* JOB ITEM *
Go through the records below and keep only the lines that contain the word "largest". Copy each of those lines in full.

[Entries drawn from a collection]
- - - - -

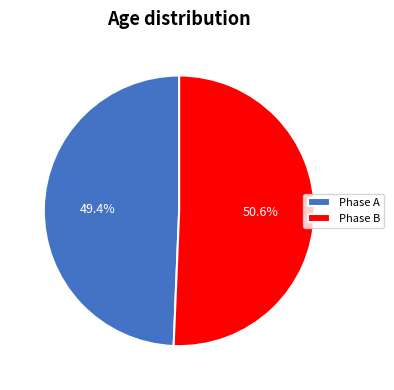

Does any single category account for the majority?

Yes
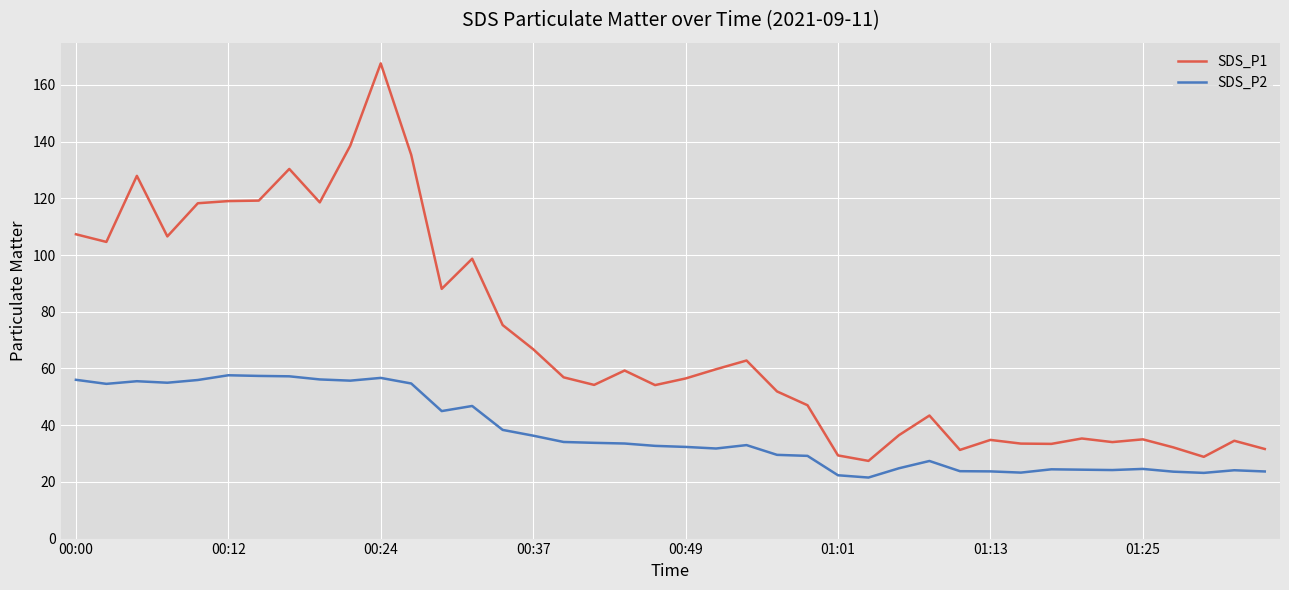

Which series has the largest total across all categories?

SDS_P1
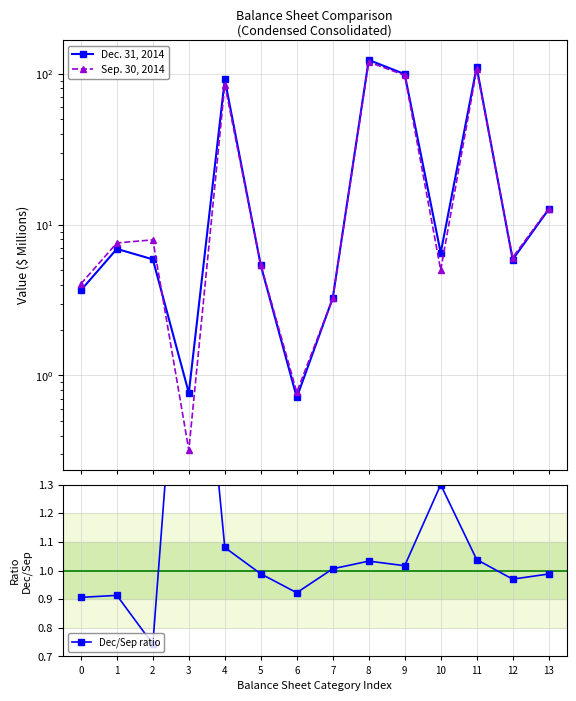

Is the value of Dec/Sep ratio at 9 greater than the value of Dec. 31, 2014 at 0?

No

- - - - -

* ANSWER TO THE EXERCISE *
Which series has the largest total across all categories?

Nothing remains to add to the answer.